** Excerpt to read follows **

When you fall in love with some new potential hair color, nothing else matters.
That platinum blonde or sultry maroon is the only color you want to see on your tresses, and you feel like you’re ready to commit to it long-term.
So, you color your hair with permanent dye thinking you’ll never get sick of it.
However, for many people, that high winds down after a couple of weeks or months.
They might realize it’s not their “forever” color, or they might just not be happy with how it wears after so long.
Others will probably want to try another color.
But after coloring your hair with permanent dye, you can’t just cover it up with a new color.
That will spell disaster and damage your hair even more.
What you need to do is get rid of that permanent dye first, and then think about how you’re going to wear your hair after.
Want to know the different ways on how to get rid of permanent hair dye fast? Read on to find out!
Why Is It Such A Challenge To Fade Permanent Hair Dye?
It’s easy to remove semi-permanent dyes from your hair.
After all, they were designed to be washed out with shampoo eventually in a few weeks anyway.
But it’s completely different with permanent dye. It’s way harder to work with.
That’s because while temporary color simply sits on the outer layer of your hair, the permanent dye penetrates the hair cuticle and settles in the hair cortex, a deep part of the hair fiber.
The pigments from the dye bond with your natural hair color, making it incredibly difficult to wash out with just shampoo.
This is a very important step before trying on a new color.
Coloring Dyed Hair?
If you dye your hair while you still have permanent color in your locks, the new dye will simply coat your hair instead of penetrating it, since it will have nowhere to go while your hair cortex is filled with the old pigments.
This can clog and suffocate your locks, making them weaker and more dehydrated.
So, when you’re trying to remove permanent dye from your hair, you’re doing more than just washing it out.
You’ll have to try methods to open up your cuticles so that the pigments can escape from your hair.
Sounds scary, I know.
But don’t worry, there are lots of ways to remove the permanent dye from your hair safely.
The best part is that many of the products you’ll need are already probably somewhere in your home (although others are specialty products you might want to invest in).
How To Get Rid Of Permanent Hair Dye Fast
Ready to fade that color?
Here are seven easy ways you can get rid of permanent hair dye fast:
Use A Hair Color Remover
If you approach a stylist about how you should go about getting rid of your permanent color, they might suggest a hair color remover.
It’s one of the fastest ways to remove your hair dye, so it’s great if you need the job done pronto.
This is a product designed specifically for your concern.

** End of Excerpt to read **

Task description: Continue the article on removing permanent hair dye, starting after its final sentence. The data that follows is not required for this exercise.

** Recorded information follows **

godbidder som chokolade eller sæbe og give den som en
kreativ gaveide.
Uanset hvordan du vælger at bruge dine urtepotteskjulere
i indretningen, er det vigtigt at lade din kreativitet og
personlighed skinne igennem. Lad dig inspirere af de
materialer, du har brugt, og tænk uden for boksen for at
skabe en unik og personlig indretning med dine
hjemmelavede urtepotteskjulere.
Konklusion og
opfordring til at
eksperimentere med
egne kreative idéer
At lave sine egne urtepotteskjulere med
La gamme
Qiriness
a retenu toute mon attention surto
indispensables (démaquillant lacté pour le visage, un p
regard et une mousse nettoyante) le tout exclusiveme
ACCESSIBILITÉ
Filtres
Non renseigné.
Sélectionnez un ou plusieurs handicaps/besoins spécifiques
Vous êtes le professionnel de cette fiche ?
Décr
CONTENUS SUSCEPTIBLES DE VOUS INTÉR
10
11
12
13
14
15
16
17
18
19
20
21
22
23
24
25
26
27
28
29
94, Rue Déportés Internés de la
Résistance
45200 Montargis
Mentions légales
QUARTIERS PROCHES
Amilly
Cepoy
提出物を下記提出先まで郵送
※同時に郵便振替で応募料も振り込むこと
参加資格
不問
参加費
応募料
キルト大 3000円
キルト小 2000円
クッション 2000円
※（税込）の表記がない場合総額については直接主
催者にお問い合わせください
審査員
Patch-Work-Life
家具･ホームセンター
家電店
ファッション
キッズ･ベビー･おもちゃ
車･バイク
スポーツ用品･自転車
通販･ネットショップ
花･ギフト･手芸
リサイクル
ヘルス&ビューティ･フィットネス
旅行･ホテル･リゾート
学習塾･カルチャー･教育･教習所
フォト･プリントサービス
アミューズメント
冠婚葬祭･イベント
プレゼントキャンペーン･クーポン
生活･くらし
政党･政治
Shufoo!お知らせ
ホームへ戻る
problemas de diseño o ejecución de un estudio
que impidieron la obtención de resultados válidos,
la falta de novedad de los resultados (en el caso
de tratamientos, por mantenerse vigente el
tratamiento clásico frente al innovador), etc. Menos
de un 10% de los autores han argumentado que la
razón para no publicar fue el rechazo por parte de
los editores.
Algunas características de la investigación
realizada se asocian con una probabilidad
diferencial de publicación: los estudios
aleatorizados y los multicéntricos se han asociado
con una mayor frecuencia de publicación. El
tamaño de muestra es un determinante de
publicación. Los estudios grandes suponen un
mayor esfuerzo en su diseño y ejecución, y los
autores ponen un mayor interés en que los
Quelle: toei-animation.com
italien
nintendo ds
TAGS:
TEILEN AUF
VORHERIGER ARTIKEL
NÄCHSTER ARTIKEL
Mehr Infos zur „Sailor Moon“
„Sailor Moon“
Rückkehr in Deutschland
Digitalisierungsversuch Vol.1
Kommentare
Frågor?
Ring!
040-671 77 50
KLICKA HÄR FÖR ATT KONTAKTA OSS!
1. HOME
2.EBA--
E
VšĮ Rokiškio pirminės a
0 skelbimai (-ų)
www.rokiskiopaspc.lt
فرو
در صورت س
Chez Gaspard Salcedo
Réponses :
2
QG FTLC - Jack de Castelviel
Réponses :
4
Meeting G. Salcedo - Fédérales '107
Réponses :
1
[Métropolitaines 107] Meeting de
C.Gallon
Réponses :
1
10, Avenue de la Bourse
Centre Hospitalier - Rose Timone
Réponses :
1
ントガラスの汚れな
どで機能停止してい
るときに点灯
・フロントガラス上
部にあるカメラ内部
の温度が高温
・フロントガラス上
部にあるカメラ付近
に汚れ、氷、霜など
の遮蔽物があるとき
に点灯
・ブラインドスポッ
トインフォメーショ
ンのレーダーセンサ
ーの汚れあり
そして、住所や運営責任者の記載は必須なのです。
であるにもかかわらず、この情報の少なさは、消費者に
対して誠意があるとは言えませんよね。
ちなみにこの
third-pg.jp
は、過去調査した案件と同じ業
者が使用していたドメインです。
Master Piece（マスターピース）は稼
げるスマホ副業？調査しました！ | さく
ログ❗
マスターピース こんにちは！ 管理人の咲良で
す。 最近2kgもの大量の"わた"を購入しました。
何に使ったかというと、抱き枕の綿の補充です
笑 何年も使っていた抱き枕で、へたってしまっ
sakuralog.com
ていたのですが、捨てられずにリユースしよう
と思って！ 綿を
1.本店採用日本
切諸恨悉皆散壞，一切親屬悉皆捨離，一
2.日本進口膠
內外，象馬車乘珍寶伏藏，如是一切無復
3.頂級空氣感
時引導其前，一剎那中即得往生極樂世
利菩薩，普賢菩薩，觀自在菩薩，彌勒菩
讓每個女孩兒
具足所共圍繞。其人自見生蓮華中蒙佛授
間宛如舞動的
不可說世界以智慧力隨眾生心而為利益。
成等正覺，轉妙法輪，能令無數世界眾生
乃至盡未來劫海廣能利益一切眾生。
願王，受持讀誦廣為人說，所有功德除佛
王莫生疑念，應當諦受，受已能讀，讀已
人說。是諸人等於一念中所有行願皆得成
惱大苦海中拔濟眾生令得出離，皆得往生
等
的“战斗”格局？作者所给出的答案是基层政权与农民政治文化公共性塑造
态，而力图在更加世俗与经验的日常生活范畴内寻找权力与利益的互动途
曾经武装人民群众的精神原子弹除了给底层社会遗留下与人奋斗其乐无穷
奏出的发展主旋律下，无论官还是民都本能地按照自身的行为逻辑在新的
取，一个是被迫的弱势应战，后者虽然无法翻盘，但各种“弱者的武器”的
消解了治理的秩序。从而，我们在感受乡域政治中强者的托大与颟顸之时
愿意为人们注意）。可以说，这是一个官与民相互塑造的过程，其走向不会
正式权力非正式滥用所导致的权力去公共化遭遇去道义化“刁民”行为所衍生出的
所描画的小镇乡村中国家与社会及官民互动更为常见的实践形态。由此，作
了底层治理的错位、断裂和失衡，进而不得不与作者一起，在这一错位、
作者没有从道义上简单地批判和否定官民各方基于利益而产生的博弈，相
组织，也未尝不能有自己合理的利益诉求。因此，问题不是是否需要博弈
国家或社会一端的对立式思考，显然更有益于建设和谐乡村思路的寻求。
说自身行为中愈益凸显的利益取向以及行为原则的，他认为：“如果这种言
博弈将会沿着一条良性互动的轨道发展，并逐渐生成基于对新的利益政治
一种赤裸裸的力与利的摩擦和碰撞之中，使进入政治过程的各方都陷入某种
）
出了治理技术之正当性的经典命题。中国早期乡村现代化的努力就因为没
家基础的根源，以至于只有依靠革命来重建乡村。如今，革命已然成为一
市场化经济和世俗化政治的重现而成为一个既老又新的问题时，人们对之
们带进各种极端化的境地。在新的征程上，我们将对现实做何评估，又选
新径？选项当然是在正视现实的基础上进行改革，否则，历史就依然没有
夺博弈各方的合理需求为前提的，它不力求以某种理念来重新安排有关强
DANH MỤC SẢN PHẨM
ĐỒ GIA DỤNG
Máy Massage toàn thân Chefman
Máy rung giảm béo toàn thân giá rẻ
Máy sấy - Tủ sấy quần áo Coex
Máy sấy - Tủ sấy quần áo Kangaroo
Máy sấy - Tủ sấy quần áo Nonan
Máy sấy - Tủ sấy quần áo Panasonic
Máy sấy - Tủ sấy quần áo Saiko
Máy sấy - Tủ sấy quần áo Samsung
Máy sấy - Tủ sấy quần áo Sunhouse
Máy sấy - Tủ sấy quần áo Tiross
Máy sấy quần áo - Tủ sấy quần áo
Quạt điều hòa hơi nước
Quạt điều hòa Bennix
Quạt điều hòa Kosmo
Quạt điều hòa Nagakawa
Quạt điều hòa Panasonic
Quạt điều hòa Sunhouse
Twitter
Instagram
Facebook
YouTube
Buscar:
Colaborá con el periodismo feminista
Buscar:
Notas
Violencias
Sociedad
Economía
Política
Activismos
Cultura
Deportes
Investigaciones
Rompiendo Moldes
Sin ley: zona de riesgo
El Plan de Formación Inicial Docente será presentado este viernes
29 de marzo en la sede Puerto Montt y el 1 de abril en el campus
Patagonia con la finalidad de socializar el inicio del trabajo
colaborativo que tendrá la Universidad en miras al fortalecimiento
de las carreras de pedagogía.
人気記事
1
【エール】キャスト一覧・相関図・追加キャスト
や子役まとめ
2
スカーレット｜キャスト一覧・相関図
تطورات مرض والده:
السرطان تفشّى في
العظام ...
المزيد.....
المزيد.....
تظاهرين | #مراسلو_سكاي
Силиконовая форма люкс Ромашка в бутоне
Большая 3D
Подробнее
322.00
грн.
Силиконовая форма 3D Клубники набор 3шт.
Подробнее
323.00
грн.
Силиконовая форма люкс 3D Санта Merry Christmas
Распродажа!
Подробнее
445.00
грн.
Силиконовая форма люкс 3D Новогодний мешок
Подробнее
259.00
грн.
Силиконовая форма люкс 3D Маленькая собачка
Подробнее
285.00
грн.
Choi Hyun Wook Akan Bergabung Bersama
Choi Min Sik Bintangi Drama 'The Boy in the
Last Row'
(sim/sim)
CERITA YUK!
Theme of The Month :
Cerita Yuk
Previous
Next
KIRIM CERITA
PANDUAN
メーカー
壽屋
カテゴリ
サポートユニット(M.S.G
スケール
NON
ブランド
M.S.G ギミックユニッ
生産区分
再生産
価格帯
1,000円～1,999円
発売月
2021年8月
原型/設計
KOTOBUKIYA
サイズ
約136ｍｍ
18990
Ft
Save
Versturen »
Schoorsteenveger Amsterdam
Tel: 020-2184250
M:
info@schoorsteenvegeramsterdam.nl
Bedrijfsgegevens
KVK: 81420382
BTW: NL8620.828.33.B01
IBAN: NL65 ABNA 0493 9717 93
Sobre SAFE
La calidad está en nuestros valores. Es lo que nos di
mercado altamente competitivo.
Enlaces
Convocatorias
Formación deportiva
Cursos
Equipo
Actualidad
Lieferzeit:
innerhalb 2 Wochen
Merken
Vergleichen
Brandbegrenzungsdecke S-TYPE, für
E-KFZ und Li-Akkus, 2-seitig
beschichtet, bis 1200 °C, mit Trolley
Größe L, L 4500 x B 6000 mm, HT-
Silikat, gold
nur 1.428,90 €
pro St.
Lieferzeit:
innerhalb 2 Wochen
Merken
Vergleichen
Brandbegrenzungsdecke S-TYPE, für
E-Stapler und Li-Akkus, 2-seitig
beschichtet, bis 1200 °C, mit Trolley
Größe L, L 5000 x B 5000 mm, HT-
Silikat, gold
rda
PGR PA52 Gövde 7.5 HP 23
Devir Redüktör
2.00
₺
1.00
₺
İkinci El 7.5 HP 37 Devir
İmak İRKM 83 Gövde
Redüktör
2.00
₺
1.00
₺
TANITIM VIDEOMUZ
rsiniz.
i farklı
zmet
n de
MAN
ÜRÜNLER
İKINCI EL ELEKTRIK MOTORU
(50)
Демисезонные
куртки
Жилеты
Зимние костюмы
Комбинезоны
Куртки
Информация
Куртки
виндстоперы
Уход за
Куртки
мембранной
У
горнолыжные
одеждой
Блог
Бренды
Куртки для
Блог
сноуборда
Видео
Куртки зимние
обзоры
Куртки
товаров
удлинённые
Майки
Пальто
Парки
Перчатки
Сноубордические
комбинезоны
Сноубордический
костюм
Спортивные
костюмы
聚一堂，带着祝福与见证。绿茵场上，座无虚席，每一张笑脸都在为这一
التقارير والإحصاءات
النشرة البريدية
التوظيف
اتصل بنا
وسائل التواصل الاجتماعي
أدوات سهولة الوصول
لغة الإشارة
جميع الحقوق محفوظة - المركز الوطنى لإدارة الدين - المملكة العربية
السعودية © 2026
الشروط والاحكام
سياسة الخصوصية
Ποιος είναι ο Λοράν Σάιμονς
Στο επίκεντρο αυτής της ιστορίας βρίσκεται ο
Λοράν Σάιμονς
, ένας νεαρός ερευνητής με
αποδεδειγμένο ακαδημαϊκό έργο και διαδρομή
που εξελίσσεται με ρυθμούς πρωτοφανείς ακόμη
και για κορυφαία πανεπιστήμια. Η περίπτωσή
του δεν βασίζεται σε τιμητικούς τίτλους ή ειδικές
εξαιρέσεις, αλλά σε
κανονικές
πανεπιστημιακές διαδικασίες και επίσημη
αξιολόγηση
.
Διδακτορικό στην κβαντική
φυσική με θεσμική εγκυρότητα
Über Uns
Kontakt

** End of Recorded information **

Task answer:
While some are suitable only for temporary color, many are formulated to work on permanent dye too.
What a hair color remover does is that it extracts the artificial molecules from deep within the core of your hair fiber, leaving you with a clean base without pigments in your tresses.
Sounds intimidating, but it’s a lot safer than using bleach to strip your hair of color.
How To Use A Hair Color Remover
Here’s a step-by-step guide on how you can use a hair color remover:
Wash Your Hair
Wash your hair with shampoo.
Clean hair is key when applying this product because any build-up on your strands will just get in the way of proper penetration of your hair cortex.
It’s best to use a deep-cleaning shampoo, like a clarifying shampoo.
Let The Hair Dry
Wait until your hair is completely dry.
Hair color removers won’t work on wet hair, so dry your locks thoroughly first with a towel or blow-dryer.
Some people prefer to dry their hair with T-shirts to minimize frizz and breakage.
You could also wait longer and air-dry it if that’s what you prefer.
Prepare The Hair Color Remover
Your specific remover will have instructions on how to mix it, whether it’s with warm water, a developer, or an activator solution that comes with the set.
Follow these instructions to a T.
Apply The Mixture
Apply the mixture to your hair.
You can pour the solution directly into your strands in sections, making sure to massage it into your locks.
Focus your application on the ends of your hair, since that area is often more damaged and stubborn.
Wait around 20 minutes for the product to absorb into your hair.
If you can, go under a hooded dryer.
The heat can help speed up the process of removing your permanent color.
Rinse the product out thoroughly in the shower.
If you see the color running from the water, that means the hair color remover is working.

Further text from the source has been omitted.